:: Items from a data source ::
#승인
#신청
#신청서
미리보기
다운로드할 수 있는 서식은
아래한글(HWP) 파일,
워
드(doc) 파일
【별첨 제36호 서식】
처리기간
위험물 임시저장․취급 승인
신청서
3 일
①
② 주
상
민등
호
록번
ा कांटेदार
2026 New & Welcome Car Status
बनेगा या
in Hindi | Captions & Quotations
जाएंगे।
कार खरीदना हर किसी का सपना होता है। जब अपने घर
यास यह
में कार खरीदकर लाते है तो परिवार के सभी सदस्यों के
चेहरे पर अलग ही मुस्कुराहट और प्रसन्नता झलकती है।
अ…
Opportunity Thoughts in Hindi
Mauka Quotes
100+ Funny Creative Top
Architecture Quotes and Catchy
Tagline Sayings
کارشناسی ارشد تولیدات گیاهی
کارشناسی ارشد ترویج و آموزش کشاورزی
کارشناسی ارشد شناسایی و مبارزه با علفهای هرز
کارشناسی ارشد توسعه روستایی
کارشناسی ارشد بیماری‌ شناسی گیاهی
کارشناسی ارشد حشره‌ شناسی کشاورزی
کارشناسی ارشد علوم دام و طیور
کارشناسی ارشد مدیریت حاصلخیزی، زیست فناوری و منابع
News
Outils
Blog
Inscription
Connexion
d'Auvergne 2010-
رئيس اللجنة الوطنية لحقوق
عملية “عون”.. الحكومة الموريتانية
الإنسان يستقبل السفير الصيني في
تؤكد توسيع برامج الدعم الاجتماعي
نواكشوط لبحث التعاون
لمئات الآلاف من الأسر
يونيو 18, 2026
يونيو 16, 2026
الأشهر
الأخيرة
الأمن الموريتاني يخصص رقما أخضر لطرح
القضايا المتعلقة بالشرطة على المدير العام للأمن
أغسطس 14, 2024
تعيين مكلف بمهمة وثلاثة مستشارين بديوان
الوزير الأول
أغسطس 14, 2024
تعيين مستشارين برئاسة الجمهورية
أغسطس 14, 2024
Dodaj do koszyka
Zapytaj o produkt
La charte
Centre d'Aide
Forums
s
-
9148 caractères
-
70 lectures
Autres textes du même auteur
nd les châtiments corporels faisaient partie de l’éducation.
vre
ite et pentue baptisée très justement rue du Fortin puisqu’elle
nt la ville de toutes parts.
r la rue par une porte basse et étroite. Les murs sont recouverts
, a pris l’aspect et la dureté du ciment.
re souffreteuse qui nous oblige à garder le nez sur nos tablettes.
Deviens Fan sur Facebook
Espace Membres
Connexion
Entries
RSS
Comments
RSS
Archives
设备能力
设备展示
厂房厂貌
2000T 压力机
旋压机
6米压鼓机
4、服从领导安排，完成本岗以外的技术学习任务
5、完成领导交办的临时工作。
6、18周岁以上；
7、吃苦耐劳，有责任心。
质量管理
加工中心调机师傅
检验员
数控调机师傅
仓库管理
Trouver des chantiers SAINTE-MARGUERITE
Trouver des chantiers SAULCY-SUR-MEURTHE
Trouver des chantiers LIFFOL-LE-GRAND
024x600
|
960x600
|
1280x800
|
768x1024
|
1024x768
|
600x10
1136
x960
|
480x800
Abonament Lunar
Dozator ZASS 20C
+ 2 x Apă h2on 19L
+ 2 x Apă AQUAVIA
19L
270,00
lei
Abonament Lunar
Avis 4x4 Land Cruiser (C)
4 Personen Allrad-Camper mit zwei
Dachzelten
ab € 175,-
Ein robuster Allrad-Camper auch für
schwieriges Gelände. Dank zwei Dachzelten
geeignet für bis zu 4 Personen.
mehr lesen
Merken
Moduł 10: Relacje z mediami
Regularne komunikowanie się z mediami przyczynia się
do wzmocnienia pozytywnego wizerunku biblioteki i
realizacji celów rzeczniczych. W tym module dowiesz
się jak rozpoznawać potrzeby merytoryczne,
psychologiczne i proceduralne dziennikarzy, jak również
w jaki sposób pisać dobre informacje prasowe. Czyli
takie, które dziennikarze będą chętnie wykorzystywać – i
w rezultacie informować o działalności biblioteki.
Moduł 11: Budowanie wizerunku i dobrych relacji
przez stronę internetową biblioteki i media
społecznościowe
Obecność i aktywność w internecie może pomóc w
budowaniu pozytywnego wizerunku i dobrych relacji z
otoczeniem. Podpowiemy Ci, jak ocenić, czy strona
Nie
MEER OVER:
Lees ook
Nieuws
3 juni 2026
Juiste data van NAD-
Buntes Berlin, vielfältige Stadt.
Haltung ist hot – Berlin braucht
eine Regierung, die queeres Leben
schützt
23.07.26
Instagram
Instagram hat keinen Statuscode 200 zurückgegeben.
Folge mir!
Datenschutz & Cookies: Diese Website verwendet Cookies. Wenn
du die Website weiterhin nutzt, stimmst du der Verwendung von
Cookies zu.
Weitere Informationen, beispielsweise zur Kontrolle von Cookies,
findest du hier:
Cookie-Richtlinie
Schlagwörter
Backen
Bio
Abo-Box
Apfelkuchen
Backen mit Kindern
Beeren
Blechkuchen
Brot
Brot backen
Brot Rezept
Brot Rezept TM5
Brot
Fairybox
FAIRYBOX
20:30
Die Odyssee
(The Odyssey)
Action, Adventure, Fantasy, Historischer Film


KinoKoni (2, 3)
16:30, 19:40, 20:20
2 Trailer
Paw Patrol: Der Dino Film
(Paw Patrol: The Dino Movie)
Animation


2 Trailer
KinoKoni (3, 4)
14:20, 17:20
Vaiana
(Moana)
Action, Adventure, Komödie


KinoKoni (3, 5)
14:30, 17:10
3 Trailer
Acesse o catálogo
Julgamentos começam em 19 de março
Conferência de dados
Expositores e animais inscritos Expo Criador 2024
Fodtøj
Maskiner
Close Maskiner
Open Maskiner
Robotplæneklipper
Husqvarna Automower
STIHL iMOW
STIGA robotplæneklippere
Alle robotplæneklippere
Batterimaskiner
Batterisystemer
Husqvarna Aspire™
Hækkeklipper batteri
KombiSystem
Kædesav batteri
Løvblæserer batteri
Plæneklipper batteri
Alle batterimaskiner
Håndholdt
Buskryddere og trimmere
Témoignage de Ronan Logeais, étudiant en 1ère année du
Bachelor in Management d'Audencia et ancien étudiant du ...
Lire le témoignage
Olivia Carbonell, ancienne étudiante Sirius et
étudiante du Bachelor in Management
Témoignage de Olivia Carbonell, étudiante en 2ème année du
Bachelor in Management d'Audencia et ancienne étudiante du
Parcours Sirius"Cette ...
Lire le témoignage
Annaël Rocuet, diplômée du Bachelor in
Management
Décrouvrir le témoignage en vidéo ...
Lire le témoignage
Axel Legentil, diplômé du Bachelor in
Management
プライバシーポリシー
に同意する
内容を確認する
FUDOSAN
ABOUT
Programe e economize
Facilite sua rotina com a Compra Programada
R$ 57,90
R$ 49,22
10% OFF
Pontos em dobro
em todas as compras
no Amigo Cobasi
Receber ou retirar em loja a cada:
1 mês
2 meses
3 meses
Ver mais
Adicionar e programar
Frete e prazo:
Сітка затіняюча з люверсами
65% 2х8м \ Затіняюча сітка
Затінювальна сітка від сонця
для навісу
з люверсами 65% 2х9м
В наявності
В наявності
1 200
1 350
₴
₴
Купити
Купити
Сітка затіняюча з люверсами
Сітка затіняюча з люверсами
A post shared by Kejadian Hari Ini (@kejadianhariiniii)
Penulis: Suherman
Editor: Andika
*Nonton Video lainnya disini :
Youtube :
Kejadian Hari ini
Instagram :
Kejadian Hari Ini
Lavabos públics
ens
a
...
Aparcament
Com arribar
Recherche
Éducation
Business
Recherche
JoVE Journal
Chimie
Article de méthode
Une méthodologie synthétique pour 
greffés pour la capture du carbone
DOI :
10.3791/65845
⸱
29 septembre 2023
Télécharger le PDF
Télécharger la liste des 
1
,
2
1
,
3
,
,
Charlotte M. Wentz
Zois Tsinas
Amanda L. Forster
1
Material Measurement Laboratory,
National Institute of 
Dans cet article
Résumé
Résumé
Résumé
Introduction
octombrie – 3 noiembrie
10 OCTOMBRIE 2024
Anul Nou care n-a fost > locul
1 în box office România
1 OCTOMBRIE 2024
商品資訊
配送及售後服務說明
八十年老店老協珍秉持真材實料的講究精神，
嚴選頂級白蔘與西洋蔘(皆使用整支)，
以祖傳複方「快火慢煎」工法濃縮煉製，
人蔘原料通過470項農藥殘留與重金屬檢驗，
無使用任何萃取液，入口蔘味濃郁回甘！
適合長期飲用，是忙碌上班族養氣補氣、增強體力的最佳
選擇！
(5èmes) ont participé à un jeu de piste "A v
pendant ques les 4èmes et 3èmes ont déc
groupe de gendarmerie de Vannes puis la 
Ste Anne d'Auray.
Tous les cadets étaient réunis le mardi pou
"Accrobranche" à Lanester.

:: Task to complete ::
Write out the part of the data that runs from its first line through the line containing "में कार खरीदकर", including both of those lines. Copy every line character for character.

:: Your solution ::
#승인
#신청
#신청서
미리보기
다운로드할 수 있는 서식은
아래한글(HWP) 파일,
워
드(doc) 파일
【별첨 제36호 서식】
처리기간
위험물 임시저장․취급 승인
신청서
3 일
①
② 주
상
민등
호
록번
ा कांटेदार
2026 New & Welcome Car Status
बनेगा या
in Hindi | Captions & Quotations
जाएंगे।
कार खरीदना हर किसी का सपना होता है। जब अपने घर
यास यह
में कार खरीदकर लाते है तो परिवार के सभी सदस्यों के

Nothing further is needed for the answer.